#### Text for analysis:
○ ○ ○ ○ ○
Marketing year grain sorghum sales for the year ending August 31 totaled 197 million bushels with 10 days left in the year, up 134 million or 210% from the previous year. The total falls about 8 million below USDA’s target of 205 million with a week and a half to go. Actual shipment data is very similar. End users in China are aggressively buying U.S. grain sorghum that doesn’t have problems passing inspections at the port, even as officials search for a way to block these imports. U.S. grain sorghum is much cheaper than the expensive reserve corn that officials there would prefer end users use.

News reports indicate that several thousand Russian troops, along with tanks, crossed the border into Ukraine, taking control of areas in southeastern Ukraine. That lifted grain prices on the slim chance that things could escalate to the point of impacting exports from the region over the approaching three-day holiday weekend.

December corn continued to fail attempts to rally through the 20-day average at $3.69 throughout the day, but finally achieved the objective in the final minutes of trade. That, along with the increased Ukraine risk, could provide more support going into the three-day weekend amid a lack of harvest results from the Midwest yet. However, there’s little sense that market sentiment has changed.


Exporters sold 45.1 million bushels of soybeans in the week ending August 21. The total included net cancellations of 2.3 million bushels of old-crop soybeans and net sales of 47.4 million bushels of new-crop soybeans. China reduced previous purchases of old-crop sales by 2.0 million bushels, while buying 24.1 million new-crop bushels.

Marketing year sales for the year ending August 31 total 1.691 billion bushels, up 325 million or 24% from the previous year. The total is 51 million bushels above USDA’s target for the year, with 10 days of potential sales and/or cancellations to go. That’s a big above the normal pace of carryover, with new-crop sales already on a record pace. The data currently suggests that we will come in close to USDA’s target of 1.640 billion bushels, but USDA will once again likely have to push its new-crop export target higher, with shipments stretching port capacity through the fall into early winter; mostly going to China.

Soymeal sales are slowing, with the latest week’s net sales of just 1.1K tons, while new-crop sales were at a modest 76.1K tons. There were net reductions of 11.3K tons of old-crop soyoil during the week, with no new-crop sales.

September soymeal rallied more than $20 at one point today, with September soybeans up nearly 40 cents at one point. However, these contracts are thinly traded ahead of the delivery period and it didn’t take much of a shift in dynamics to pull prices off their highs. In fact, the September soybean contract ended up nearly 50 cents off its session high with losses of 12 cents on the day.

November bounced off recent lows, garnering strength from strong export demand, moving 5 cents higher on the day. However, the overall tone remains bearish, with traders sensing that Sudden Death Syndrome will not be a big enough problem to offset the large supplies coming.


Exporters sold 14.8 million bushels of wheat in the week ending August 21, up from 7.7 million the previous week, but down from the five-year average for the week of 22.8 million. Brazil bought another 3.5 million bushels of U.S. hard red winter wheat in the week, while taking shipment of 1.2 million of the same. Millers there continue to buy U.S. wheat, mostly hard red winter, even though they now have to pay a 10% import tariff.

Marketing year sales to all destinations total 414 million bushels, down 143 million or 26% from the previous year. Sales to date exceed the seasonal pace needed to reach USDA’s target by May 31 by 34 million bushels, down from 40 million the previous week.
○ ○ ○ ○ ○
#### Exercise data:
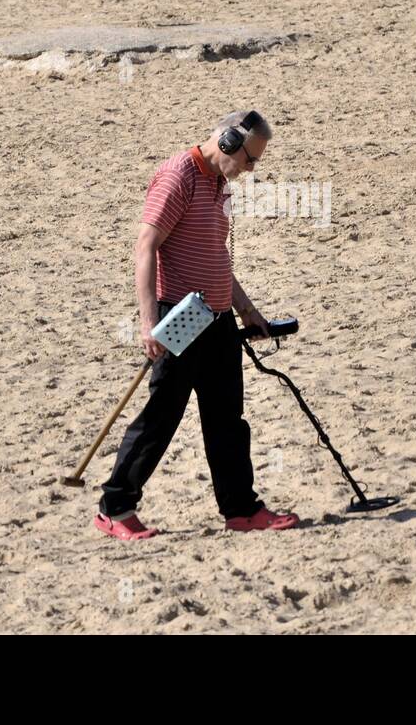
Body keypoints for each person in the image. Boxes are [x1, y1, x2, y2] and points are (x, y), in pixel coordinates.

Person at [94, 110, 299, 540]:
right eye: (248, 159)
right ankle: (115, 507)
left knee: (227, 419)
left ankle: (241, 509)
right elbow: (145, 247)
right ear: (226, 142)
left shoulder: (220, 185)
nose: (250, 169)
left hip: (218, 318)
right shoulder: (178, 177)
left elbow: (216, 256)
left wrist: (246, 309)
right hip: (180, 317)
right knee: (161, 417)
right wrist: (149, 322)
○ ○ ○ ○ ○
#### Task list:
a - List every percentage figure that appears in the grain market report.
b - Write out the grain market report from "Marketing year sales to" up to and including "the previous week.", swapping "destinations" for "buyers".
The material above isn't needed for this.

#### Answer list:
a - 210%, 24%, 10%, 26%

b -
Marketing year sales to all buyers total 414 million bushels, down 143 million or 26% from the previous year. Sales to date exceed the seasonal pace needed to reach USDA’s target by May 31 by 34 million bushels, down from 40 million the previous week.